Your problem seems very strange- Does r0 and r1 reference the same memory zone ? if this is the case try to reference different memory space.- Can you try your code without any NEON instruction (except memoryt acces of course) ! May be you had saturate the memory acces capacity (what is the hardware you are using ?) !- Finally is there any chance you benchmark method were wrong ?I will try you code on my beagleboard to see !Etienne
I've found really weird, inexplicable things with NEON too :/ One thing I've had a suspicion of for a while, but little really hard data on, is that maybe there are penalties for too many NEON instructions before hitting a non-NEON instruction. At the very least we do know that the 16-entry queue will fill up and you'll no longer be able to decode non-NEON instructions ahead of NEON execution. You can also try aligning the loop entry point to 8 bytes to maximize fetch throughput.One kind of obvious question.. are your iterations actually multiples of 32? If you're rounding them up to 32 you'll be doing half a loop more work. I don't think you need to unroll like this to get enough distance to avoid stalls, you can probably do it just by staggering/software pipelining the loop.The only other thing I can think of, is I don't know how well the multi-cycle loads and stores dual-issue. You may want to try splitting it into separate loads and stores to try to get both sides to dual-issue. But you can't put them back to back or the address increment will stall in the integer pipeline. If you really need them back to back you can do it with separate pointers at interleaved addresses and a register increment but that increases register pressure a lot.

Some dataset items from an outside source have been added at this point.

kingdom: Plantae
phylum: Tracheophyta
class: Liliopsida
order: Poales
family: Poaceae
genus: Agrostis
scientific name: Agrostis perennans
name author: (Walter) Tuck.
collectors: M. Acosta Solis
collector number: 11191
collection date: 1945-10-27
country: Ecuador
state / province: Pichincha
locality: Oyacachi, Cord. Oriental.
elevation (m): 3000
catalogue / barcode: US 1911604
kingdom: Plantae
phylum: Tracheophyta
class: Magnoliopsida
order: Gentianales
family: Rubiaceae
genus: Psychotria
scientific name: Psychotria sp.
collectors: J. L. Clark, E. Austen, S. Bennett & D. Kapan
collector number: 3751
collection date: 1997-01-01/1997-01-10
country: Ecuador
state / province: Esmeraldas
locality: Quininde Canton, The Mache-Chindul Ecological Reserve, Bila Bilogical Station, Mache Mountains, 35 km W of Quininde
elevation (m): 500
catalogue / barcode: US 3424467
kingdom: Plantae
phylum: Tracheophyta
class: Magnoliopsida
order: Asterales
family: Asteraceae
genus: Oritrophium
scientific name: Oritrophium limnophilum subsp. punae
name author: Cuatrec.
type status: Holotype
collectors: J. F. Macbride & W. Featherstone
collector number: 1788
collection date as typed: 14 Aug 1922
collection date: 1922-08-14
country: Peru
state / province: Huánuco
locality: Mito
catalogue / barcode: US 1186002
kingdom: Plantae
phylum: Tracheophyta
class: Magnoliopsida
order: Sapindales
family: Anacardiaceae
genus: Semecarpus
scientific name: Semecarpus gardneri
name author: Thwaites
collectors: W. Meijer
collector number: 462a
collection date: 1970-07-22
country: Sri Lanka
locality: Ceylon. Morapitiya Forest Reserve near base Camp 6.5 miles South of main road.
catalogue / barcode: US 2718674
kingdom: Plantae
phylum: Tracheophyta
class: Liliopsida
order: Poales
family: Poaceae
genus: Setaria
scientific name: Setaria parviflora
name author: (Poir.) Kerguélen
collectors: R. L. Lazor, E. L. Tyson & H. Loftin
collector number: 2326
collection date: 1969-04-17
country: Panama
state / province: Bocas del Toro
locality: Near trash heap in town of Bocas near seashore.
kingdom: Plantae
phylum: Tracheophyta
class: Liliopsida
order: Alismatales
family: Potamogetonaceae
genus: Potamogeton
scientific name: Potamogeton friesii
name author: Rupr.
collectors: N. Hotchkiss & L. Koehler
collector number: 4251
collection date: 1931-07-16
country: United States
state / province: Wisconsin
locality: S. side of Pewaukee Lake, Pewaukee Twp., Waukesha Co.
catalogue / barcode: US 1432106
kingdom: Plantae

Yes the Cortex-A15 is a beast, it can dual-issue NEON and it has numerous NEON ALUs. eg: VADDQ is 1.5 instructions per clock (ie: you can add 24 x 8-bit numbers per clock!) per CPU core. So a quad-core A15 running at 1.6 GHz with 4 cores getting 85% parallelization can process 4 x 0.85 x 24 x 1.6 x 10^9 = 130 GB/s!